As members of the other section, including Pat, dismounted and ran to assist, trigger-happy Rangers, many of whom were in their first battle, mistaken Pat and his fellow rescuers for enemy fighters. They assassinated Afghan ally Sayed Farhad. Pat was standing next to Farhad when he was hit by a 5.56-caliber bullet to the chest, followed by three more to the right forehead, most likely from a SAW. Pat Tillman, according to fellow Ranger Pfc. Bryan O’Neal, raised his arms above his head and said, “I’m Pat Tillman!” when he and his comrades came under fire. Pat f_____ Tillman here! Why are you aiming your gun at me?!” Lieutenant Uthlaut and Spc. Jade Lane were both injured in the friendly fire incident.

Kevin arrived 10 minutes after the incident had occurred. He was informed that his brother had died, but not the circumstances surrounding his death. Unit members destroyed Pat’s body armor, uniform, and other possible evidence over the next several days, while authorities doctored written statements for the Silver Star recommendation and lied to the press and the Tillman family. Brig. Gen. Stanley McChrystal, the Joint Special Operations commander, issued a secret P4 letter to top government officials a week after Pat’s murder, noting fratricide—friendly fire—and cautioning civilian leadership to tread cautiously. On May 24, the narrative came crashing down when Kevin learned what had occurred from the Rangers.

As part of the investigation into Tillman’s death, Army Criminal Investigation Division personnel re-enact the friendly fire incident in April 2006. / U.S. Army Army Criminal Inquiry Division employees reenact the April 2006 friendly fire incident as part of the investigation into Tillman’s killing. Army of the United States of America

The House Committee on Oversight and Government Reform issued a study in 2008 called “Misleading Information From the Battlefield: The Tillman and Lynch Episodes,” which detailed the harm caused by intentional deceit in both instances. “The truth is the basic least we owe our troops and their families,” committee chairman Henry Waxman said. “For two of the most well-known troops in the Iraq and Afghanistan conflicts, that did not happen. The government breached its fundamental duty in the case of Jessica Lynch and Pat Tillman.”

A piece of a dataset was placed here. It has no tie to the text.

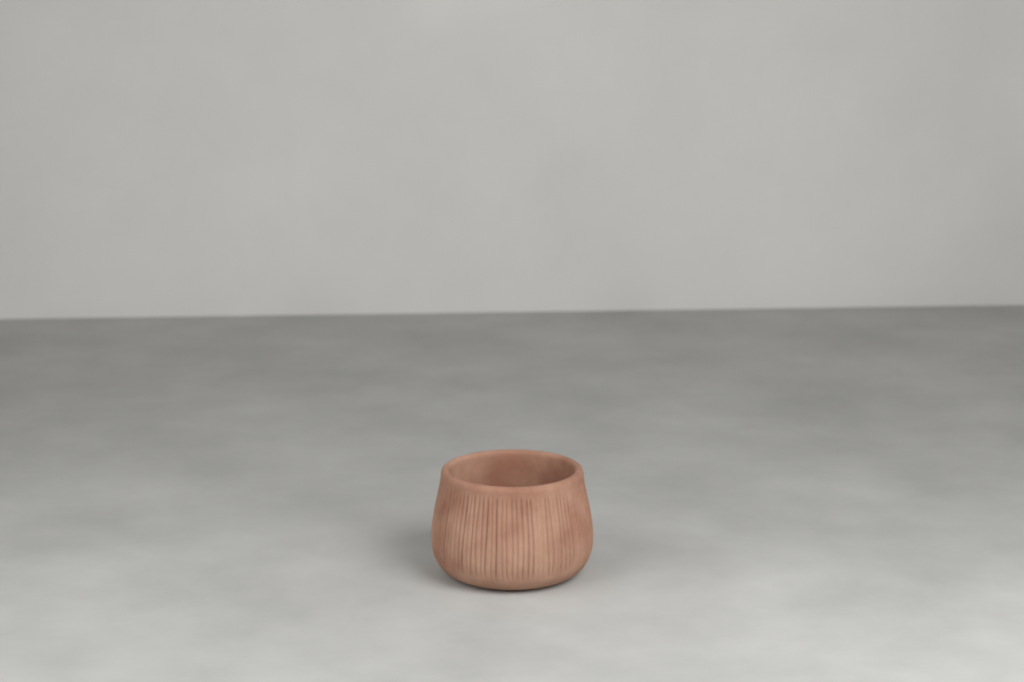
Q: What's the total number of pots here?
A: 1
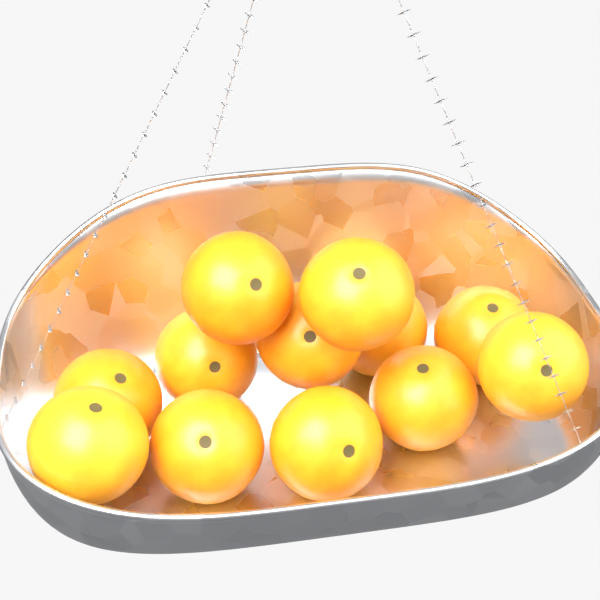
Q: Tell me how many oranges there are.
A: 12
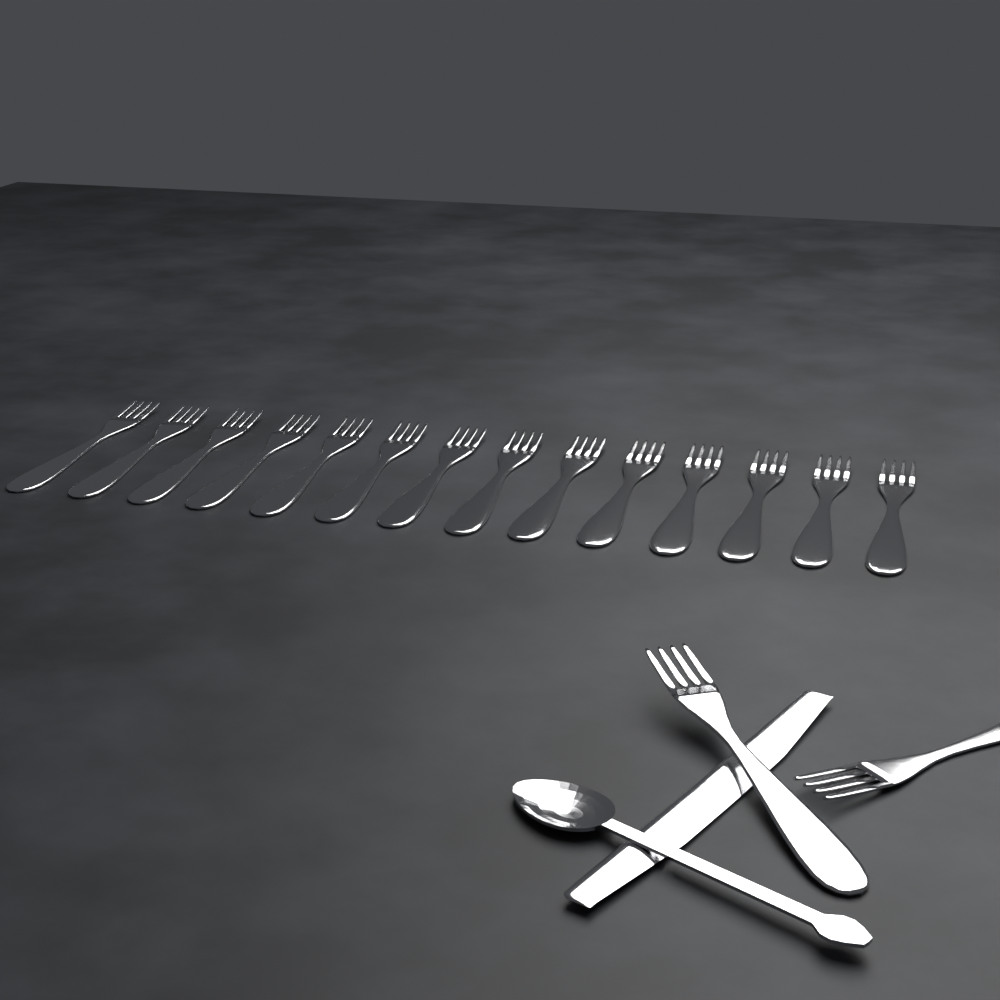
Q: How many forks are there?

Despite this, the committee apportioned minimal responsibility. Officials from former Defense Secretary Donald Rumsfeld on down testified that they couldn’t remember many specifics. Former Army Special Operations Command chief retired Lt. Gen. Philip Kensinger was the highest officer penalized for the cover-up. Kensinger was chastised by the Army and deprived of his third star for lying to investigators, claiming he knew about the fratricide while attending Tillman’s funeral ceremony on May 3, 2004.

Pat Tillman’s family honored his legacy of service by establishing the Pat Tillman Foundation [pattillmanfoundation.org] despite the sad circumstances of his death and the resulting void in officialdom. It continues to offer scholarships and other forms of assistance to service members, veterans, and military spouses who wish to utilize their education to better their communities. MH

Paul X. Rutz is a visual artist and freelance writer who served in the United States Navy. He suggests Jon Krakauer’s Where Men Win Glory: The Odyssey of Pat Tillman and Mary Tillman’s Boots on the Ground by Dusk: My Tribute to Pat Tillman for additional reading.